20(nişan 2)

281 15 2
                                    

Mustafa'nın koluna girip, birlikte aşağı indik. Nişanımız birazdan kıyılacaktı. İki gün sonra kınamız, ondan sonraki gün de düğünümüz vardı. Yani kına ve düğün ard ardaydı.

Hızlı olmasın denmişti aileler arasında ama Mustafa askerdi ve her an -yıllık tatilde olsa bile- operasyon için çağırılabilirdi.

Aramıza bir telefon sesi girdiğinde, Mustafa'dan geldiğini anlamıştım. Olduğu yerde durmuştu çünkü.

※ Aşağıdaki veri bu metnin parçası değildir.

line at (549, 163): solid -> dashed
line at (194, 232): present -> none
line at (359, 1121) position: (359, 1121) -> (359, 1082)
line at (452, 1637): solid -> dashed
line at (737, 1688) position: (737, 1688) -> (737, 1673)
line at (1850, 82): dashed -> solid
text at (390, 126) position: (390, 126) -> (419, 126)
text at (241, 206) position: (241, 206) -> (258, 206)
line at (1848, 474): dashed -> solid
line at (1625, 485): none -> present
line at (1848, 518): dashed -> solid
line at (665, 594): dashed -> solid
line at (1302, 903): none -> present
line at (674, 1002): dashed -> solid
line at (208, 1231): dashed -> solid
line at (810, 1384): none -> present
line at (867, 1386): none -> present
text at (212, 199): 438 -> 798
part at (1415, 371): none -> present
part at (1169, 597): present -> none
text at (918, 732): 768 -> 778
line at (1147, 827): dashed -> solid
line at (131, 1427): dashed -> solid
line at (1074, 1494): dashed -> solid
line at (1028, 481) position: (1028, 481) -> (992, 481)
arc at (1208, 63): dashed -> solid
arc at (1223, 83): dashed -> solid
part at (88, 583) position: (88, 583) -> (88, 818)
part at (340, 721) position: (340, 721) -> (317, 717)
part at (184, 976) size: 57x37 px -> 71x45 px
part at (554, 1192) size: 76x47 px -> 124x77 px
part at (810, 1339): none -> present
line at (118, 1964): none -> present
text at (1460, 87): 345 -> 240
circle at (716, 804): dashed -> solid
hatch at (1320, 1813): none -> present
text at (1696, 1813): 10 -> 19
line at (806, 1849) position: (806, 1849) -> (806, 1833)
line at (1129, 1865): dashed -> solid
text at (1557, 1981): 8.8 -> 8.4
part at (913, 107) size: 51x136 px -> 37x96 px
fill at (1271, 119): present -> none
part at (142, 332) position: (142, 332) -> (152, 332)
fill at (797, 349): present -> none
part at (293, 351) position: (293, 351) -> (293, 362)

Cebinden çıkardığı telefona kısa bir bakış atıp ilk önce sesini kıstı. Bana döndüğünde ise önemli bir telefon aldığını söylemesine gerek olmadığını düşündüm.

"Kısura bakma lütfen. Açmam gerekiyor."

"Tamam. Ben de bahçeye geçeyim." Başını salladı ve o mutafağa doğru ilerledi. Ben de yavaş adımlarla evden bahçeye açılan kapıdan geçtim.

Timin gözlerinin aniden bana dönmesi ise tamamen temkinli davrandıkları içindi. Hepsinin yüzü gülse de tedirginlerdi. Belli ki bir sorun vardı.

"Neden burada dikiliyorsun?" Mustafa'nın sesi beni arkama dönmeye itti. O an patlayan konfetiyle birlikte -habersiz oluşumdan dolayı- çığlık atmıştım aniden.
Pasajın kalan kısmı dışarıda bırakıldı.